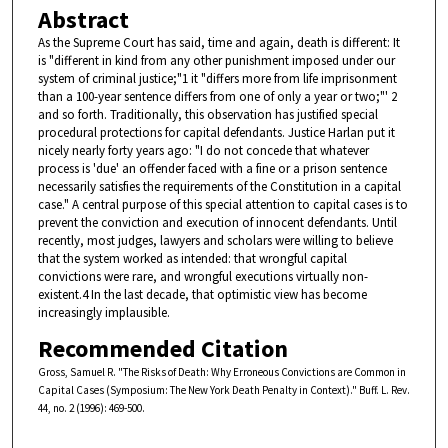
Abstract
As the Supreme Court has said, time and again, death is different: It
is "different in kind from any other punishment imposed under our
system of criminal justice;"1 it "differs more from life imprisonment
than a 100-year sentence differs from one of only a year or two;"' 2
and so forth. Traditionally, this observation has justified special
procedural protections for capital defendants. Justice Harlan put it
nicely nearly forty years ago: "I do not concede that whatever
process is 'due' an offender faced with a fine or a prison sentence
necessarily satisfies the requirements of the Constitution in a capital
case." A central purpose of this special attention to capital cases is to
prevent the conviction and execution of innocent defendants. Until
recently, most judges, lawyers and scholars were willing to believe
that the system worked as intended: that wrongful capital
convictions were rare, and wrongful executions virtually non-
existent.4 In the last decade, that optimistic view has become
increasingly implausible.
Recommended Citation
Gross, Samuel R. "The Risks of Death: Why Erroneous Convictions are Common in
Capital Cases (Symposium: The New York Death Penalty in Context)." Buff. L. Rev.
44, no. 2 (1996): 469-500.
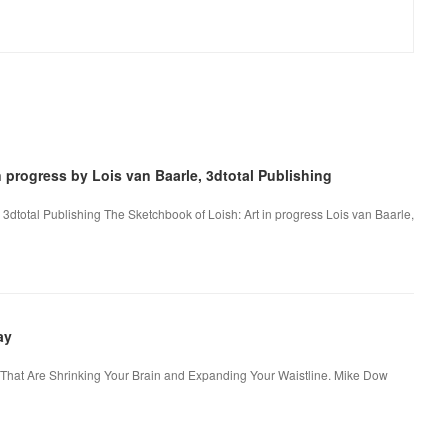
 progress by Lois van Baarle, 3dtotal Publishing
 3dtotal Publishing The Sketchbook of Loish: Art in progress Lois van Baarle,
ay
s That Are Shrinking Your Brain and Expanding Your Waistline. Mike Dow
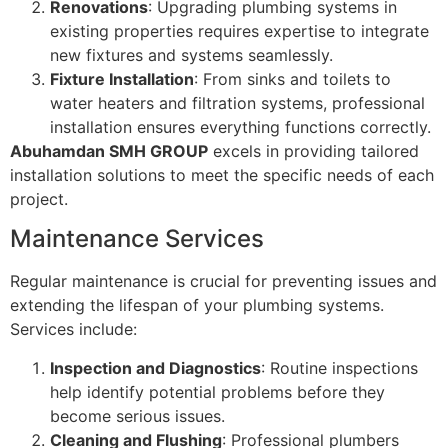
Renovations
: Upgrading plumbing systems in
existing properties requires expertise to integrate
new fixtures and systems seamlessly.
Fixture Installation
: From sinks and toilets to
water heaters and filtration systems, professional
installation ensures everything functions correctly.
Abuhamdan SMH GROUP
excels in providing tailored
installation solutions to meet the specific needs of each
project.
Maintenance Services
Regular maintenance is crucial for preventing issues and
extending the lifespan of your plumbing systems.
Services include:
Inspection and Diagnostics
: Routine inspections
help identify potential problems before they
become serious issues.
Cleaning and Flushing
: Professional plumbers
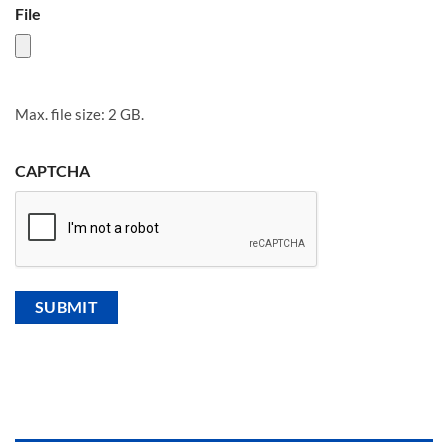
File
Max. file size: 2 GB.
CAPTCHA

——

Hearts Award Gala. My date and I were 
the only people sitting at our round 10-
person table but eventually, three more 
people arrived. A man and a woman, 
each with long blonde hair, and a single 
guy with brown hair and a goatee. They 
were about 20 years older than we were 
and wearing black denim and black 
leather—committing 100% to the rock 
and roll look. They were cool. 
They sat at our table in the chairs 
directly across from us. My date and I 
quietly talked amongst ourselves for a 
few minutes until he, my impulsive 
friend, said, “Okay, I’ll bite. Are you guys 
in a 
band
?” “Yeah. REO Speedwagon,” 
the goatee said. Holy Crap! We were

——

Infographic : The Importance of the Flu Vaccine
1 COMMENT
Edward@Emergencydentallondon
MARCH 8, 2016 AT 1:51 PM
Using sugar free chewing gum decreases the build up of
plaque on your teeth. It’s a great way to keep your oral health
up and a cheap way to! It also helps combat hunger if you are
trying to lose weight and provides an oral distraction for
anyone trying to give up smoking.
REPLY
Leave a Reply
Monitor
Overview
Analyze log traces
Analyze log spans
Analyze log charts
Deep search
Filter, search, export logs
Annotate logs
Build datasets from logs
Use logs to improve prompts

——

## [What you should do]
Find the word "defendants" in the entries above, then copy each line that holds it.

## [Solution for this task]
procedural protections for capital defendants. Justice Harlan put it
prevent the conviction and execution of innocent defendants. Until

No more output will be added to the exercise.